「面白い試合をしてナンボ」のカッコよさ。桜庭和志伝説は50歳の今も継続中 (5ページ目)

  • 佐瀬順一●取材・文 text by Sase Jun-ichi
  • 長尾迪●撮影 photo by Nagao Susumu


 競技として体重差は、試合を大きく左右します。ぼくは何度もそれを体感し、難しさを痛感しました。しかし、そういう試合をしてきたことに後悔はまったくありません。そういう試合をしてきたからこそ、お客さんにインパクトを残せたことも事実だと思うからです。

 ぼくはアスリートであると同時に、プロレスラーです。プロレスで学び、プロレスから吸収した細胞がDNAとして染みついています。お客さんに伝わる試合をすること----それがプロレスラーとしての、ぼくの矜持です。
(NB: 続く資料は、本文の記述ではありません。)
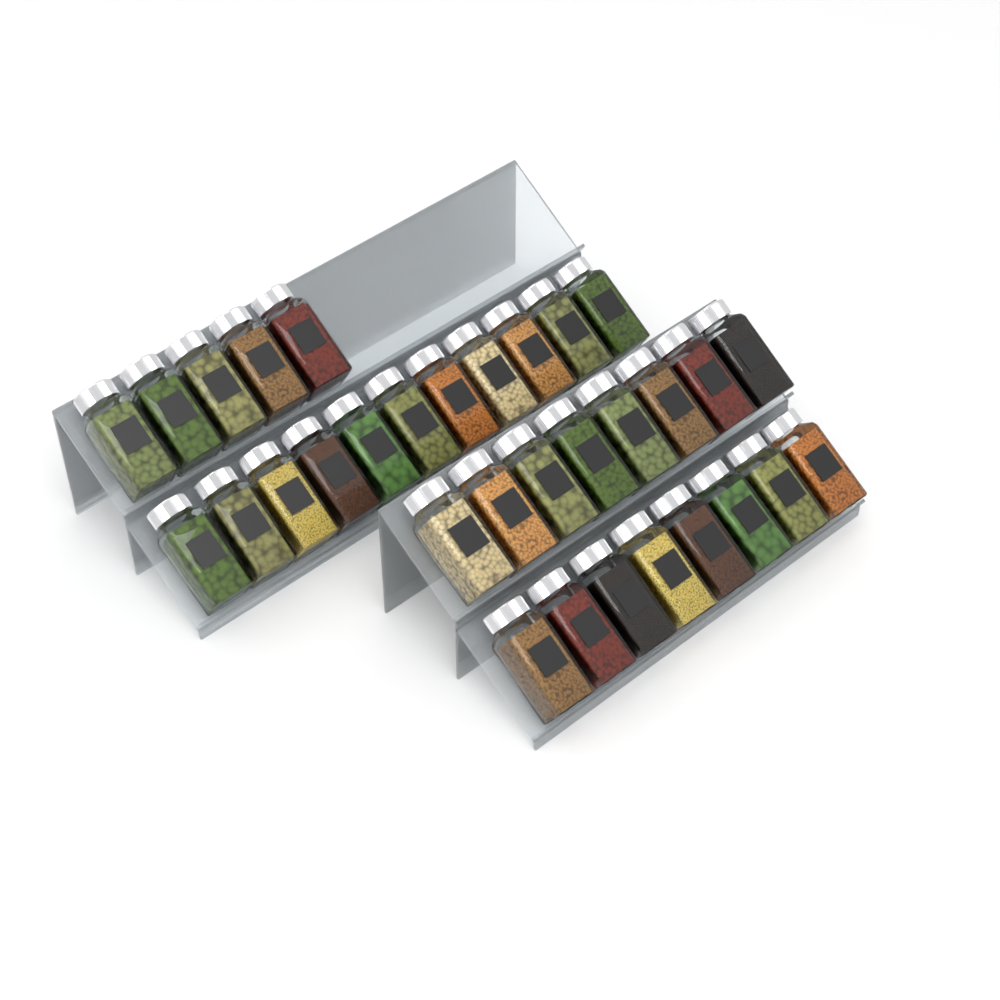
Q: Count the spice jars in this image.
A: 32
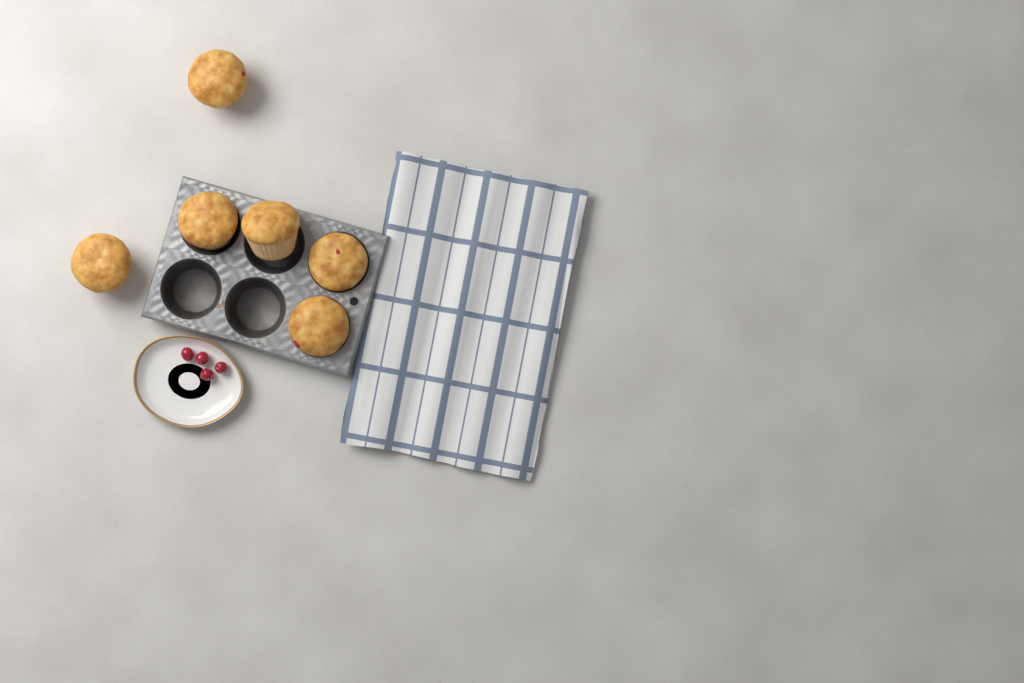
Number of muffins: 6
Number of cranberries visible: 4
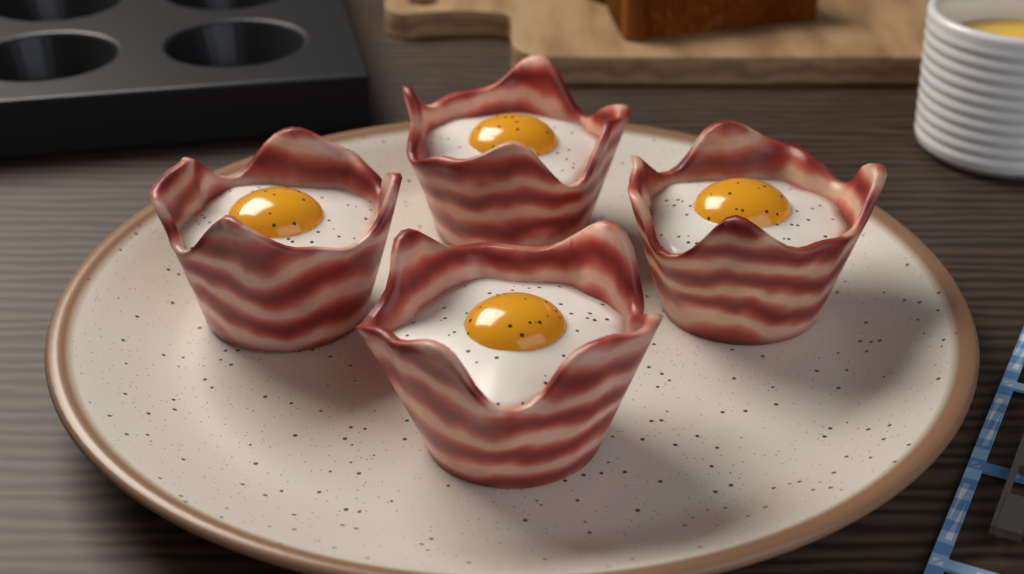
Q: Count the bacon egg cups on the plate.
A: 4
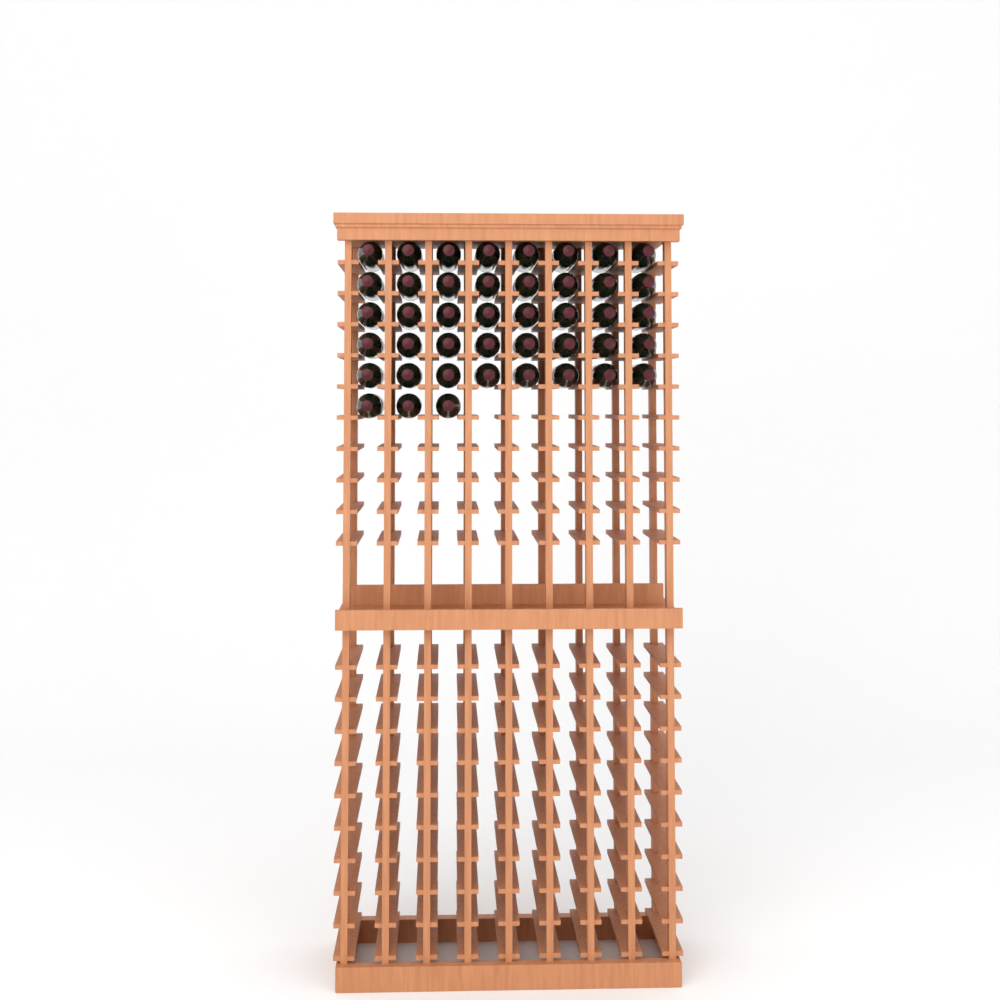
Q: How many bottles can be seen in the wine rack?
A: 43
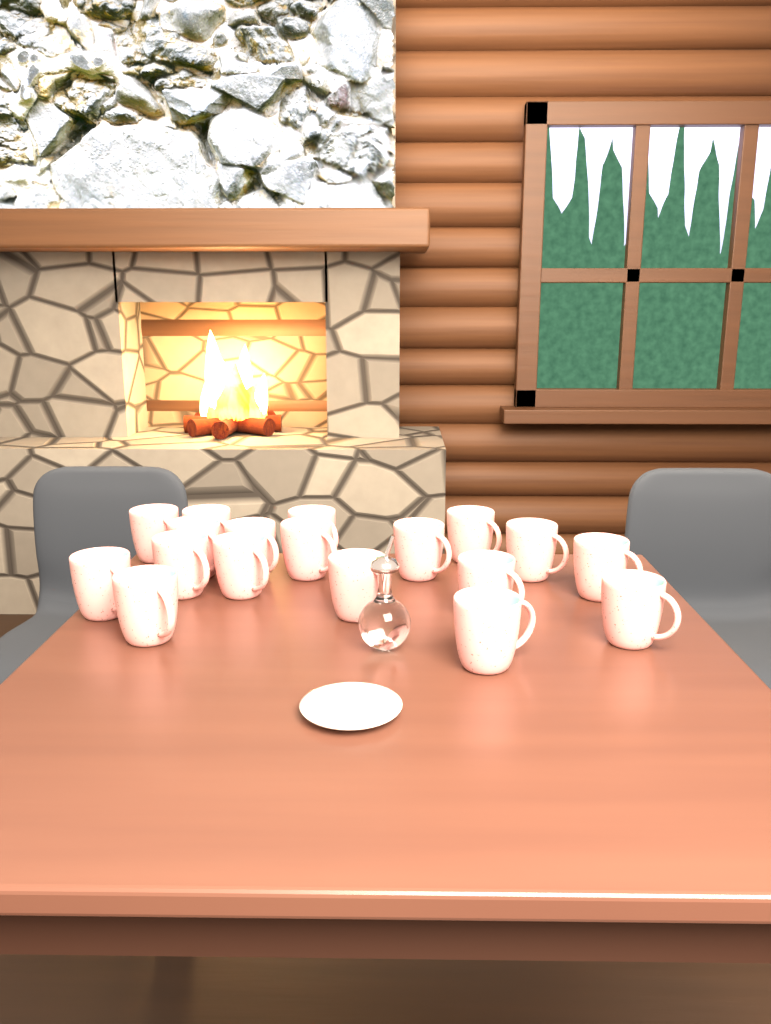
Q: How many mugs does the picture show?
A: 18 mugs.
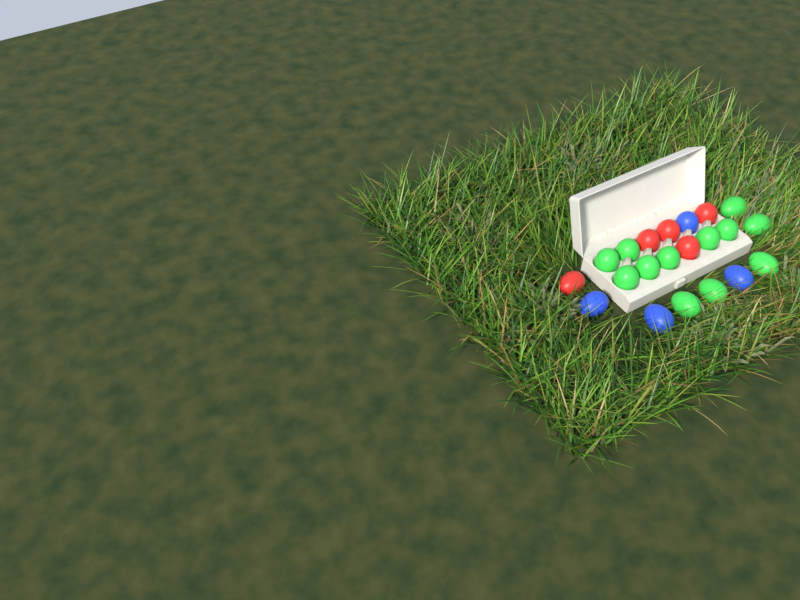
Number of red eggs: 5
 大きな選手に向かっていくぼくの姿を通して、お客さんの人生に何らかの影響を与えることができたとしたら、プロとしてこれ以上の幸せはありません」

 そういう意味で、ホイス戦前後の桜庭の傍(かたわら)で一緒に仕事をさせてもらえたのは、私にとって財産でしかない。専門誌の記者でも、名のあるライターでもない私が、今でもこうやってプロレスや格闘技の仕事をしていられるのは、桜庭の自伝『ぼく。』を企画した担当編集者だったという恩恵が少なからずある。